In laboratory tests, the new compounds protected human volunteers from mosquitoes two to three times longer than DEET, (n,n-diethyl-m-toluamide), which has served as the gold standard of repellents for more than 50 years.
While DEET repellents offer broad-based protection from a variety of insects, mosquitoes continue to spread diseases such as malaria and some mosquitoes can bite through an application of DEET, the paper said.
"It would be good to have more effective repellents that protect against a greater number of insect species," said Ulrich Bernier, a research chemist with the Mosquito and Fly Research Unit of the US Department of Agriculture (USDA) who worked on the project.
Back in the 1940s, it took USDA scientists a decade to screen 40,000 chemical compounds in a search for new and more effective insect repellents. That quest ultimately led them to DEET.

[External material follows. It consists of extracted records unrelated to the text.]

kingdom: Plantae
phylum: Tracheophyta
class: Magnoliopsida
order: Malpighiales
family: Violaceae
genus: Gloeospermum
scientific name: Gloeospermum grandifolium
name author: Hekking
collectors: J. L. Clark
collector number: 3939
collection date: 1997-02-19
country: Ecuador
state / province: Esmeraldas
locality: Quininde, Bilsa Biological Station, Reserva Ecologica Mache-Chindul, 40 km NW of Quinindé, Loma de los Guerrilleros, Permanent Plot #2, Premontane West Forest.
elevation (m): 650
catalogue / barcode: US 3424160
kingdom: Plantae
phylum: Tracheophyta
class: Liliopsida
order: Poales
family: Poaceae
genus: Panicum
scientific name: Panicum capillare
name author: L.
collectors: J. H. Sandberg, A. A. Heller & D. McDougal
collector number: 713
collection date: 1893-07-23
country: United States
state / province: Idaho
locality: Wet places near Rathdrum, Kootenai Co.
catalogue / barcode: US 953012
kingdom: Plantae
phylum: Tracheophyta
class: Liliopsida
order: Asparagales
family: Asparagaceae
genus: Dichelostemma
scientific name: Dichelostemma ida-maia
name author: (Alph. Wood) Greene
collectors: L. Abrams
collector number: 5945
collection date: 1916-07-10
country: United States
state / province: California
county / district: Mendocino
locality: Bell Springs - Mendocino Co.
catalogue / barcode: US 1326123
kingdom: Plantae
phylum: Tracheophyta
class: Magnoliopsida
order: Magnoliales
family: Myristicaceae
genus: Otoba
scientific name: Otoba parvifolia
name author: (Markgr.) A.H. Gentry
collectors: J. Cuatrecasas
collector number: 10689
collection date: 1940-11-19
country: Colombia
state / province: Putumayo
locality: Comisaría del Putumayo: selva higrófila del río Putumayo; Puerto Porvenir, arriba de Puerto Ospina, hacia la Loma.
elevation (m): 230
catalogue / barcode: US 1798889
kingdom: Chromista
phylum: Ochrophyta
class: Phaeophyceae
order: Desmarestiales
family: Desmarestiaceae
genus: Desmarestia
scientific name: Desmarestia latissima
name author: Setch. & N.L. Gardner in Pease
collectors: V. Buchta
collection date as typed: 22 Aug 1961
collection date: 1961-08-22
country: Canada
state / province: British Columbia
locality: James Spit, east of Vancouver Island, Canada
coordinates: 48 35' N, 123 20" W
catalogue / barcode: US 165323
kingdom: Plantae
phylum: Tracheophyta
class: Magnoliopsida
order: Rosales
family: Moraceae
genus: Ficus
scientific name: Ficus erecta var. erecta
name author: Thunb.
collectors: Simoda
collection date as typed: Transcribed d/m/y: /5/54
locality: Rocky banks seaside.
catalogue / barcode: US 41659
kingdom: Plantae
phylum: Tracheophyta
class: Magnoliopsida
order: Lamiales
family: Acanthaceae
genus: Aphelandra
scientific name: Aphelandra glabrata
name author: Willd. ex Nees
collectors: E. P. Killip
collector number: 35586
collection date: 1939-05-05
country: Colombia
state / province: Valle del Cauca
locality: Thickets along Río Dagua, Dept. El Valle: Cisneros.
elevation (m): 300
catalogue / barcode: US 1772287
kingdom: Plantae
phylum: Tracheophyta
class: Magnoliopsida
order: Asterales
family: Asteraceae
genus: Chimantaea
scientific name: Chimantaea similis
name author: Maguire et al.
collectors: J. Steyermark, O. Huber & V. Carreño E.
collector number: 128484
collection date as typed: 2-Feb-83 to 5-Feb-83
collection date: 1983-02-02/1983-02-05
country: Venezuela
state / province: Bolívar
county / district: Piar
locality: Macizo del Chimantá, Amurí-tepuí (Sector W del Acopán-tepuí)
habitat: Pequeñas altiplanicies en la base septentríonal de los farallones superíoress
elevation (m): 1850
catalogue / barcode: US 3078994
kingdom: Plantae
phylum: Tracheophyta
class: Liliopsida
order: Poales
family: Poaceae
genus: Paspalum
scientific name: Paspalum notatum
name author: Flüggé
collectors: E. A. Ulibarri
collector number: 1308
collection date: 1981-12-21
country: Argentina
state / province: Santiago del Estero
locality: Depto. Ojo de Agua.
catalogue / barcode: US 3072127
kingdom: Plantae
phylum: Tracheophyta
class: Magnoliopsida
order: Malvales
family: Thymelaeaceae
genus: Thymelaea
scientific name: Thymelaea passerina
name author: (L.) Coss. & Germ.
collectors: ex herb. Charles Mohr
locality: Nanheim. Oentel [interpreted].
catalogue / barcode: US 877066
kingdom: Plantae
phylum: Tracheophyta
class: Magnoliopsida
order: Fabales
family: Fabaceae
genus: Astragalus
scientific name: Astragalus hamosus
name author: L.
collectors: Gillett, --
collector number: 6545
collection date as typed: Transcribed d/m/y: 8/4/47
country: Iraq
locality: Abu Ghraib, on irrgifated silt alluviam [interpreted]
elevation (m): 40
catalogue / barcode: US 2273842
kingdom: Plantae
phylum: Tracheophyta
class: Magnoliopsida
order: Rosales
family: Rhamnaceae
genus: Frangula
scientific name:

This time around, USDA investigators were able to screen thousands of potential compounds in a matter of just months using a drug discovery computer program that uses information about chemical structures and insect receptors to predict repellents' effectiveness against mosquitoes.
The program allowed the scientists to winnow a field of 2,000 compounds down to just 34, which they then tested on human volunteers in the laboratory. The volunteers were exposed to mosquitoes.
While DEET repelled the insects for 17.5 days, some of the new compounds lasted up to 73 days.
The researchers plan to continue testing on seven of the most promising compounds in their quest to identify the next generation DEET and will be looking to see how effective they are against a range of insect species.
The paper appears in the Proceedings of the National Academy of Sciences.